HOW TO COMPLETE THIS TASK: Please tell how many of the lines below contain "labels", using only a number.

○ ○ ○ ○

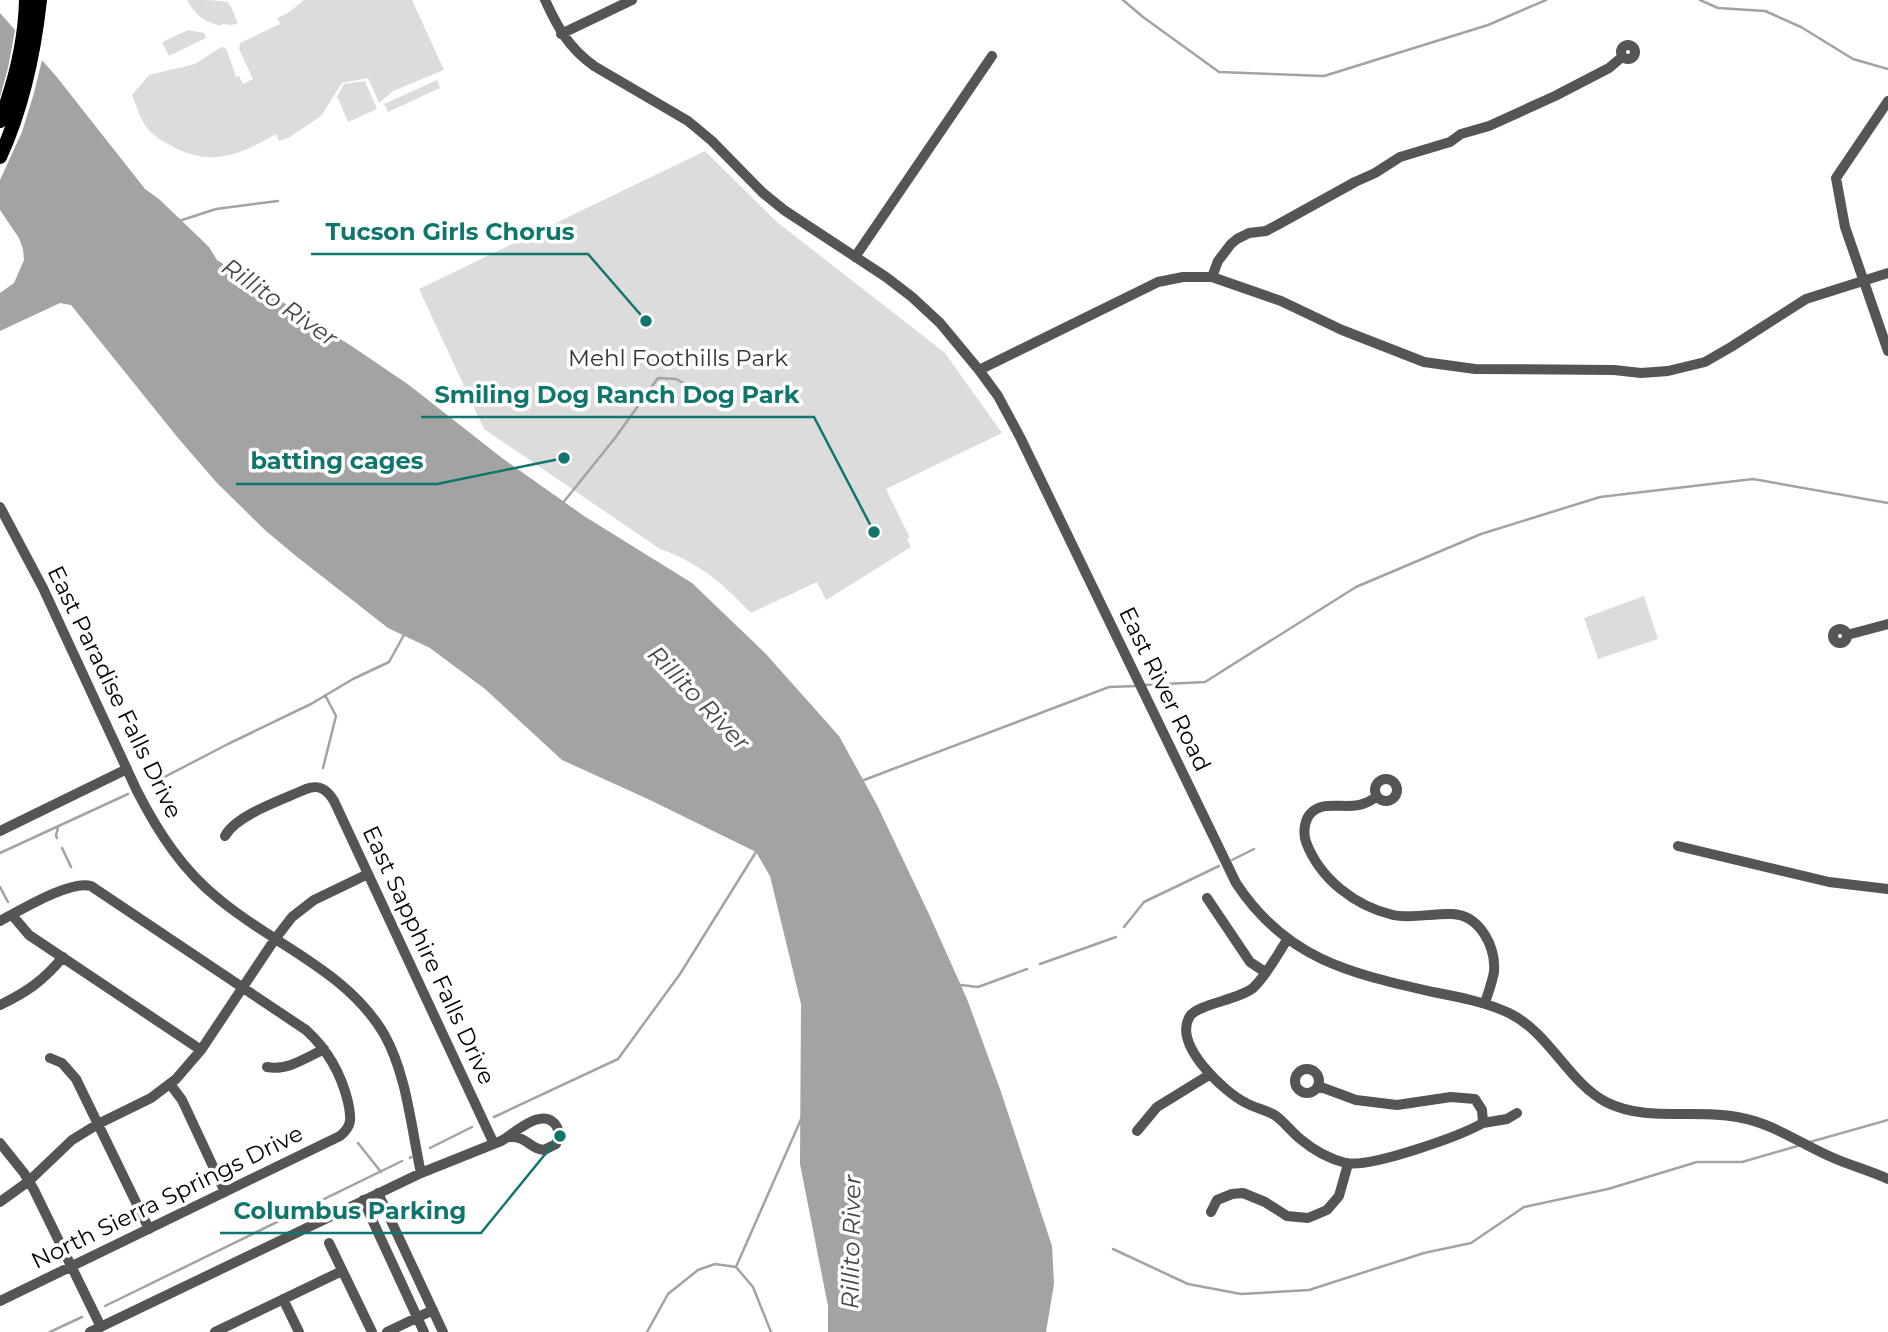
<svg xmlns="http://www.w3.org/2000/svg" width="1888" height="1332" viewBox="0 0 1888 1332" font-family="Montserrat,sans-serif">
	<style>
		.green { fill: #dcdcdc }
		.water { fill: #a3a3a3 }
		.pier { fill: #fff }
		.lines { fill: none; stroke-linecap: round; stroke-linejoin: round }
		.stream { stroke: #a3a3a3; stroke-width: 2.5 }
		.minor { stroke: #555; stroke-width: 10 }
		.major { stroke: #000; stroke-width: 14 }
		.labels { text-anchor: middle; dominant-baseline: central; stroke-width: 7; stroke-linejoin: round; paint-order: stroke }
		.park-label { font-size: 23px; fill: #333; stroke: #fff }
		.street-label { font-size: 23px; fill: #000; stroke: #fff }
		.water-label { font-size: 24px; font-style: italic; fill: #444; stroke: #fff }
		.leader { fill: none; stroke: #0f766e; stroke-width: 2.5 }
		.callout-dot { fill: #0f766e; stroke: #fff; stroke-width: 2.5 }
		.callout-label { font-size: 24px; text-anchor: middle; font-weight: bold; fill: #0f766e; stroke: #fff; stroke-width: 7; stroke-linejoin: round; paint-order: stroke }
	</style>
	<rect width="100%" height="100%" fill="#fff"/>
	<path class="green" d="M187 0C196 0 221 0 227 2 232 6 235 17 238 23L232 25 222 24 221 26C204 22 195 15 187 0Z
		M304 0H412L444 70 393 91 379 103 368 78 342 83 321 116 290 137 279 141 276 134C240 155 209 168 170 145 161 141 150 133 145 125 139 116 136 104 132 95L149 75 195 64 221 47 226 48 236 77 239 76 243 84 253 79 239 49 240 43 280 24 277 18 288 13Z
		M188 30 204 33 206 38 169 56 162 42Z
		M437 80 440 88 388 112 384 104Z
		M365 81 377 109 348 122 337 96 344 84Z
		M705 151 777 222 945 353 1002 433 886 489 910 538 907 539 911 547 826 600 817 582 751 613C721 582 701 564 660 549L484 429 419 289Z
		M1644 596 1658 639 1598 659 1584 618Z"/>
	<path class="water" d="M0 13 56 76 145 189 159 199 209 247 217 260 353 347 409 385 502 458 584 516 692 583 765 653 839 736 877 805 928 912 967 999 1000 1089 1052 1246 1054 1284 1046 1332H828V1306L800 1164 801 1004 770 876 756 852 650 800 562 760 485 689 430 648 388 628 296 556 266 531 217 483 178 438 71 305 60 303 0 331V293L14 283 24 260 23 249 19 238 0 210Z"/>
	<path class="pier" d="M16 25 43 56 34 93 22 132 0 180V97L8 68Z"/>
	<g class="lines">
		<path class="stream" d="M1123 0 1143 17 1219 72 1324 76 1488 25 1546 0
			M1700 0 1718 8 1765 11 1801 27 1853 59 1888 69
			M179 221 216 209 278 201
			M562 504 615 438 658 378 676 379 687 385
			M1144 685 1205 682 1356 587 1481 534 1600 497 1753 479 1888 503
			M323 768 336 716 325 695
			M864 780 1109 687 1137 686
			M151 784 228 744 311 704 353 679 389 662 405 633
			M57 838 56 835 58 828
			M62 848 71 867
			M0 853 128 794
			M1232 860 1254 849
			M0 887 8 902
			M1124 927 1144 902 1219 866
			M1040 964 1116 937
			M961 985 978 987 1027 969
			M494 1117 618 1059 680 974 756 852
			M1810 1142 1888 1120
			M358 1143 381 1172
			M430 1148 472 1127
			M410 1158 411 1157
			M1113 1249 1188 1284 1241 1294 1309 1290 1424 1253 1471 1243 1524 1207 1608 1189 1697 1162H1742L1801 1145
			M736 1267 802 1117
			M105 1306 402 1161
			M50 1332 82 1317
			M647 1332 668 1294 698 1270 715 1264 736 1267 753 1287 771 1332"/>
		<path class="minor" d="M545 0C558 28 568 47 594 66L688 121 712 141 763 193 784 210 886 277 912 297 940 323 979 370 998 396 1020 437 1236 883C1286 959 1349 973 1433 992 1459 997 1485 1002 1509 1013 1550 1033 1568 1082 1606 1102 1647 1123 1698 1108 1742 1118 1773 1124 1800 1143 1829 1156 1848 1165 1869 1170 1888 1179
			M561 34 632 0
			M1621 52a7 7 0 1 1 14 0a7 7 0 1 1-14 0Z
			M1888 101 1836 178 1845 227 1888 351
			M855 257 992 56
			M1212 277 1218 261 1231 244 1237 239 1249 233 1266 231 1279 224 1355 182 1375 173 1400 157 1450 142 1461 134 1489 126 1555 96 1609 68 1622 57
			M979 370 1158 282 1183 277H1212L1281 301 1342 330 1424 362 1475 369 1614 370 1641 373 1668 371 1705 362 1731 347 1806 299 1888 273
			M0 507 43 588 137 791C158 832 183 871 220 900 274 945 347 971 384 1034 407 1075 411 1127 421 1173
			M1833 636a7 7 0 1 1 14 0a7 7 0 1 1-14 0Z
			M1847 635 1888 624
			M1375 790a11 11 0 1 1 22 0a11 11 0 1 1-22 0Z
			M1377 796C1354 816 1329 797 1312 812 1304 819 1303 833 1306 842 1320 879 1355 906 1393 915 1411 919 1433 913 1452 914 1480 915 1496 947 1494 972 1492 983 1488 993 1485 1003
			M0 831 127 769
			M225 836C236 815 284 799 306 789 319 784 327 789 334 801L494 1144
			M1678 846 1829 882 1888 889
			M1207 898 1250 962 1265 972
			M12 915 29 935 201 1050
			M0 921C21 910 70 880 91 886L306 1030C328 1050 341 1073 348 1102 351 1117 353 1126 340 1136L0 1301
			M1287 940C1277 955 1267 975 1253 988 1238 1000 1198 1004 1190 1016 1172 1044 1224 1092 1246 1103 1255 1108 1267 1110 1276 1116 1284 1122 1291 1131 1299 1138 1312 1149 1329 1159 1346 1163 1371 1168 1460 1136 1483 1123L1482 1110 1475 1099 1451 1097 1397 1105 1356 1100 1318 1086
			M0 1005C27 992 43 981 63 957
			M50 1058 62 1063 76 1079 149 1229
			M267 1067C287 1071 306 1058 324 1049
			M1295 1081a12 12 0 1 1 24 0a12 12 0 1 1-24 0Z
			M170 1084 182 1100 225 1192
			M1483 1123 1507 1119 1517 1113
			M1137 1131 1157 1107 1209 1075
			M0 1143 24 1173 34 1190 101 1327
			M378 1193 443 1332
			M363 1200 424 1332
			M0 1202 29 1181 72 1140 98 1124 151 1098 176 1079 201 1050 275 939 292 917 314 900 368 874
			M1211 1212 1217 1200 1232 1194 1243 1193 1265 1202 1287 1216 1308 1218 1327 1210 1339 1196 1348 1164
			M329 1243 372 1332
			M283 1299 299 1332
			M90 1332 421 1173 501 1141C514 1134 544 1104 557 1127 560 1133 559 1137 556 1144L544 1150C529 1149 528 1136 509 1137
			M215 1332 342 1271
			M387 1332 433 1310"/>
		<path class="major" d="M0 121C15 82 25 42 26 0
			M0 157C23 107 34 55 40 0"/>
	</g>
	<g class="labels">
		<g class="park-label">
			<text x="678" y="358">Mehl Foothills Park</text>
		</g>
		<g class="street-label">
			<text transform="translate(1165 689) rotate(64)">East River Road</text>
			<text transform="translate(115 692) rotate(64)">East Paradise Falls Drive</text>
			<text transform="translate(429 955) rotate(65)">East Sapphire Falls Drive</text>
			<text transform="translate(167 1197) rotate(-26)">North Sierra Springs Drive</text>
		</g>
		<g class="water-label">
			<text transform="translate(280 302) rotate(35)">Rillito River</text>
			<text transform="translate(699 698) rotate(46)">Rillito River</text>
			<text transform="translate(851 1242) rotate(-89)">Rillito River</text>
		</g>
	</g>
	<path class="leader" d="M646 321L588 254H311M874 532L814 417H421M564 458L437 484H236M560 1136L481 1233H220"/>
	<g class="callout-dot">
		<circle cx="646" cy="321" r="7"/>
		<circle cx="874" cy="532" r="7"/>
		<circle cx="564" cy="458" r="7"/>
		<circle cx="560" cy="1136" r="7"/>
	</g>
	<g class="callout-label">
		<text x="450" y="240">Tucson Girls Chorus</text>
		<text x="617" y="403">Smiling Dog Ranch Dog Park</text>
		<text x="337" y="469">batting cages</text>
		<text x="350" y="1219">Columbus Parking</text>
	</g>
</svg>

○ ○ ○ ○

YOUR RESPONSE: 2